Tahereh Toosi¹ (), Kenneth D. Miller¹; ¹Columbia University

One of the most debilitating aspects of psychosis is the wide spectrum of perceptual aberrations, ranging from altered contrast sensitivity to impaired facial emotion recognition and vivid visual hallucinations. While these symptoms appear disparate, we demonstrate that they likely emerge from a single computational principle: excessive integration of learned priors with sensory evidence. By leveraging a novel framework that combines image-computable object recognition networks with a generative inference algorithm, we provide the first unified computational account that not only explains normal vision but also bridges the gap between normal perception and psychosis-like visual dysfunctions. Unlike previous approaches where separate models were developed for normal vision and psychosis, our framework uniquely shows how a model of normal vision can transition to psychosis-like states by modulating a single parameter. This unification highlights the continuity between healthy and disordered perceptual processes and provides a novel computational explanation for psychosis symptoms emerging from disruptions in mechanisms supporting robust perception. Our approach makes three key contributions. First, we establish a formal mathematical link between robust object recognition and generative scoring, demonstrating why recognition networks can exhibit generative properties. Second, we trained robust object recognition models on naturalistic stimuli and incorporated feedback mechanisms during inference to simulate the effects of excessive prior integration.
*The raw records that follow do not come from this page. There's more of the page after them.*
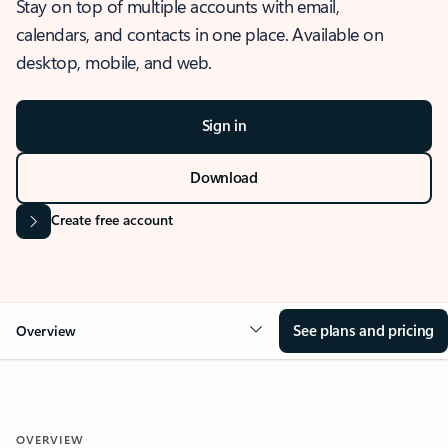
Stay on top of multiple accounts with email,
calendars, and contacts in one place. Available on
desktop, mobile, and web.
Sign in
Download
Create free account
See plans and pricing
Overview
OVERVIEW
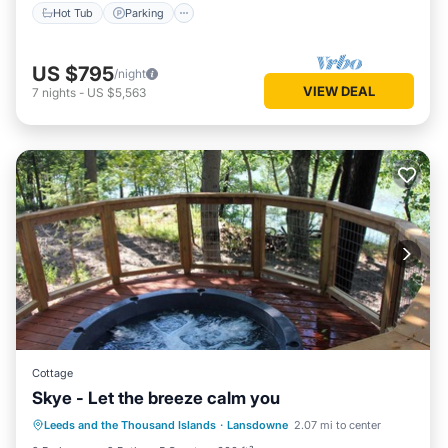
Hot Tub
Parking
US $795
/night
VIEW DEAL
7
nights
-
US $5,563
Cottage
Skye - Let the breeze calm you
Hot Tub
Parking
Balcony/Terrace
Leeds and the Thousand Islands
·
Lansdowne
2.07 mi to center
Kitchen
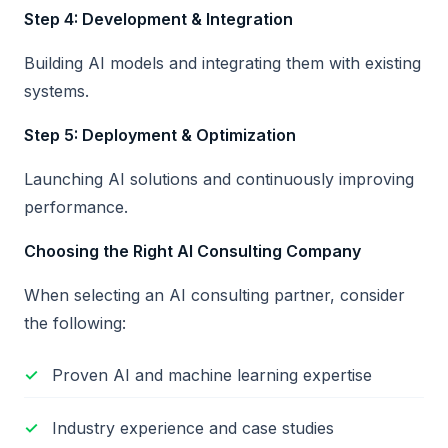
Step 4: Development & Integration
Building AI models and integrating them with existing
systems.
Step 5: Deployment & Optimization
Launching AI solutions and continuously improving
performance.
Choosing the Right AI Consulting Company
When selecting an AI consulting partner, consider
the following:
Proven AI and machine learning expertise
Industry experience and case studies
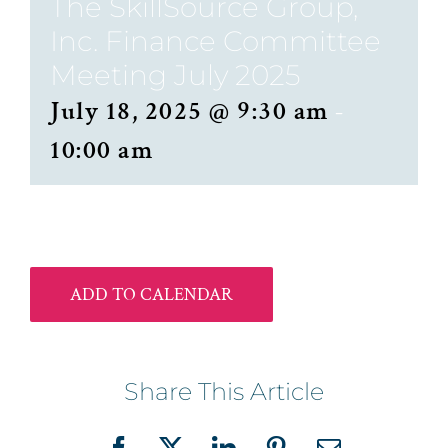
The SkillSource Group,
Inc. Finance Committee
Meeting July 2025
July 18, 2025 @ 9:30 am
-
10:00 am
ADD TO CALENDAR
Share This Article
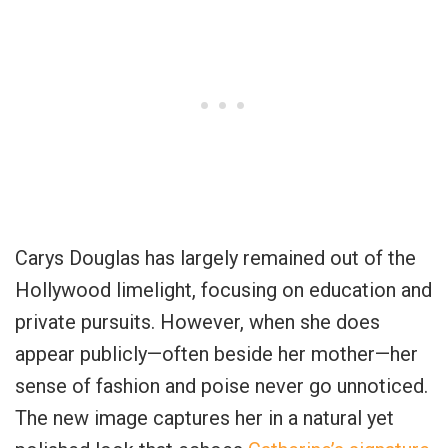
Carys Douglas has largely remained out of the
Hollywood limelight, focusing on education and
private pursuits. However, when she does
appear publicly—often beside her mother—her
sense of fashion and poise never go unnoticed.
The new image captures her in a natural yet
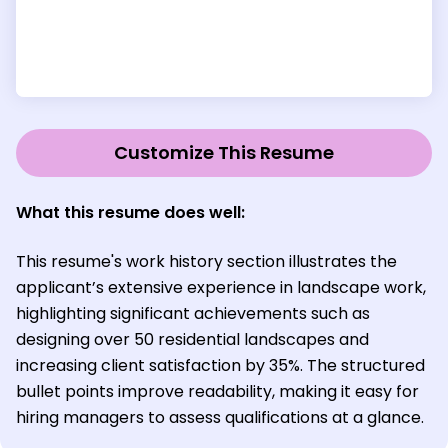
Customize This Resume
What this resume does well:
This resume's work history section illustrates the
applicant’s extensive experience in landscape work,
highlighting significant achievements such as
designing over 50 residential landscapes and
increasing client satisfaction by 35%. The structured
bullet points improve readability, making it easy for
hiring managers to assess qualifications at a glance.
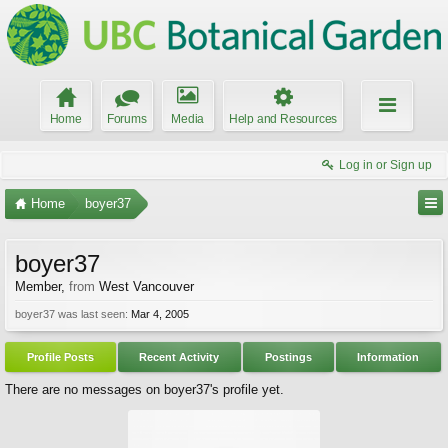
Home
Forums
Media
Help and Resources
Log in or Sign up
Home
boyer37
boyer37
Member
,
from
West Vancouver
boyer37 was last seen:
Mar 4, 2005
Profile Posts
Recent Activity
Postings
Information
There are no messages on boyer37's profile yet.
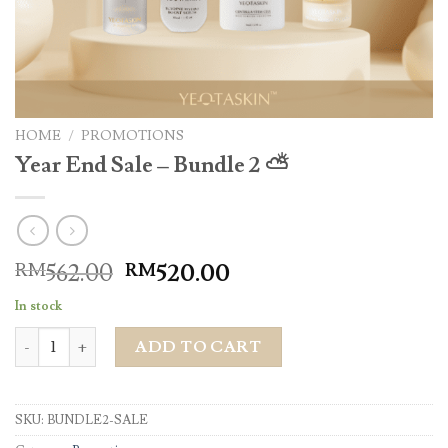
HOME
/
PROMOTIONS
Year End Sale – Bundle 2 ⛅️
562.00
520.00
RM
RM
In stock
Year End Sale - Bundle 2 ⛅️ quantity
ADD TO CART
SKU:
BUNDLE2-SALE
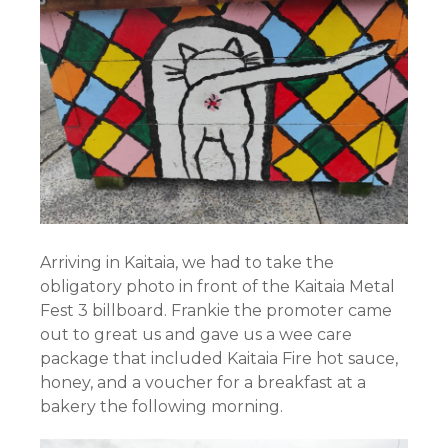
Arriving in Kaitaia, we had to take the
obligatory photo in front of the Kaitaia Metal
Fest 3 billboard. Frankie the promoter came
out to great us and gave us a wee care
package that included Kaitaia Fire hot sauce,
honey, and a voucher for a breakfast at a
bakery the following morning.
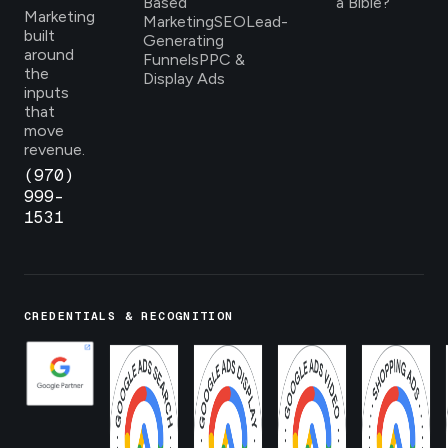
Based
a Bible?
Marketing
Marketing
SEO
Lead-
built
Generating
around
Funnels
PPC &
the
Display Ads
inputs
that
move
revenue.
(970)
999-
1531
CREDENTIALS & RECOGNITION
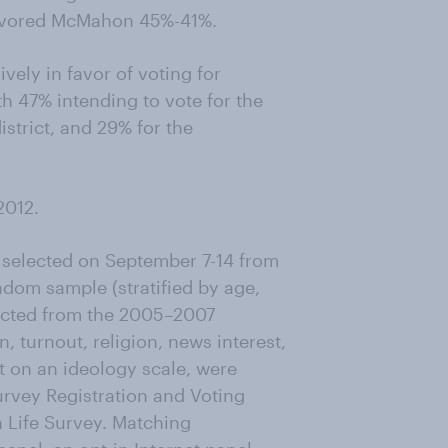
 favored McMahon 45%-41%.
vely in favor of voting for
h 47% intending to vote for the
strict, and 29% for the
2012.
 selected on September 7-14 from
dom sample (stratified by age,
lected from the 2005–2007
 turnout, religion, news interest,
t on an ideology scale, were
rvey Registration and Voting
 Life Survey. Matching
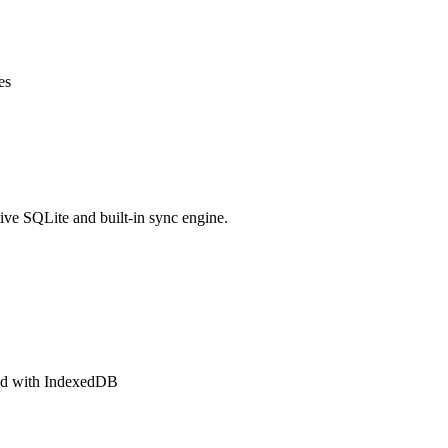
es
ve SQLite and built-in sync engine.
ted with IndexedDB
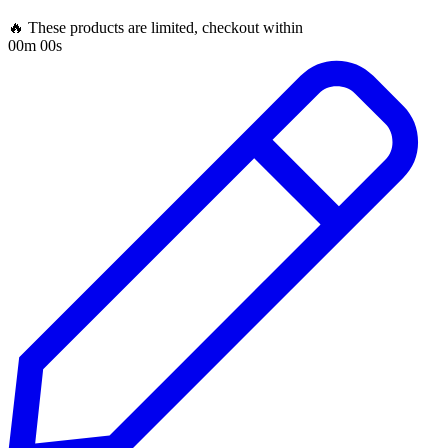
🔥 These products are limited, checkout within
00m 00s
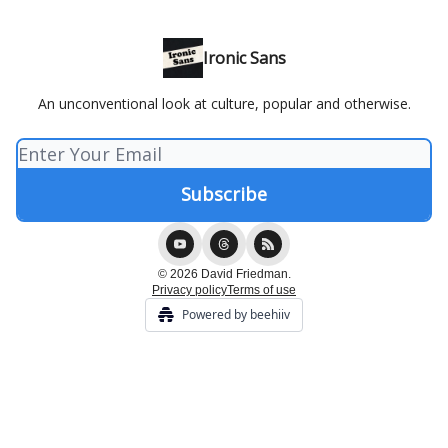
Ironic Sans
An unconventional look at culture, popular and otherwise.
© 2026 David Friedman.
Privacy policy
Terms of use
Powered by beehiiv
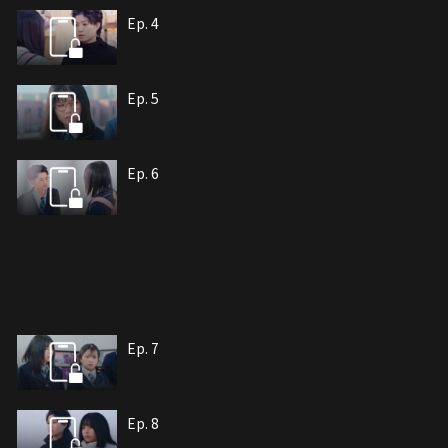
Ep. 4
Ep. 5
Ep. 6
Ep. 7
Ep. 8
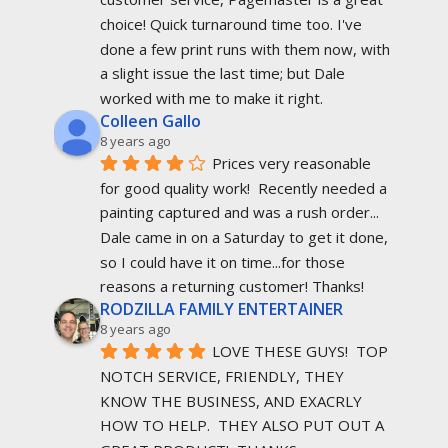
choice! Quick turnaround time too. I've 
done a few print runs with them now, with 
a slight issue the last time; but Dale 
worked with me to make it right.
Colleen Gallo
8 years ago
Prices very reasonable 
for good quality work!  Recently needed a 
painting captured and was a rush order... 
Dale came in on a Saturday to get it done, 
so I could have it on time...for those 
reasons a returning customer! Thanks!
RODZILLA FAMILY ENTERTAINER
8 years ago
LOVE THESE GUYS!  TOP 
NOTCH SERVICE, FRIENDLY, THEY 
KNOW THE BUSINESS, AND EXACRLY 
HOW TO HELP.  THEY ALSO PUT OUT A 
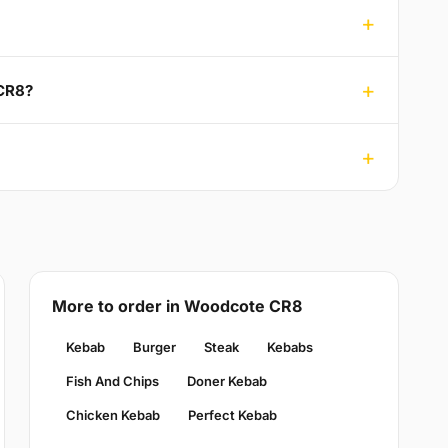
 CR8?
More to order in Woodcote CR8
Kebab
Burger
Steak
Kebabs
Fish And Chips
Doner Kebab
Chicken Kebab
Perfect Kebab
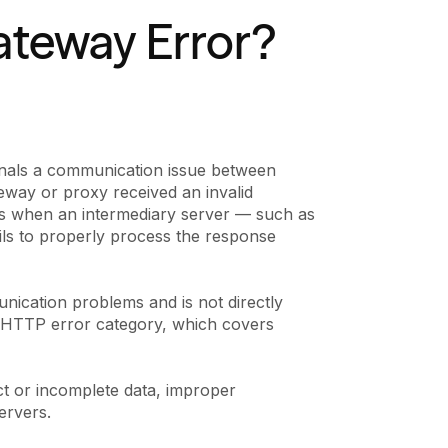
ateway Error?
gnals a communication issue between
teway or proxy received an invalid
ns when an intermediary server — such as
ils to properly process the response
nication problems and is not directly
5xx HTTP error category, which covers
ct or incomplete data, improper
ervers.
Third, we show that a single parameter controlling the integration of learned priors can reproduce the full spectrum of documented visual aberrations in psychosis, including excessive contrast sensitivity, systematic impairments in facial emotion recognition, and the emergence of complex visual hallucinations from spontaneous activity. These findings suggest that perceptual aberrations in psychosis arise from an imbalance in the integration of sensory evidence and learned priors, where excessive reliance on priors disrupts perceptual processing. This computational framework bridges low-level and high-level perceptual deficits, advancing our understanding of visual dysfunctions in psychosis.

Acknowledgements: T.T. is supported by NIH 1K99EY035357-01. This work was also supported by the Kavli Foundation and Gatsby Charitable Foundation GAT3708.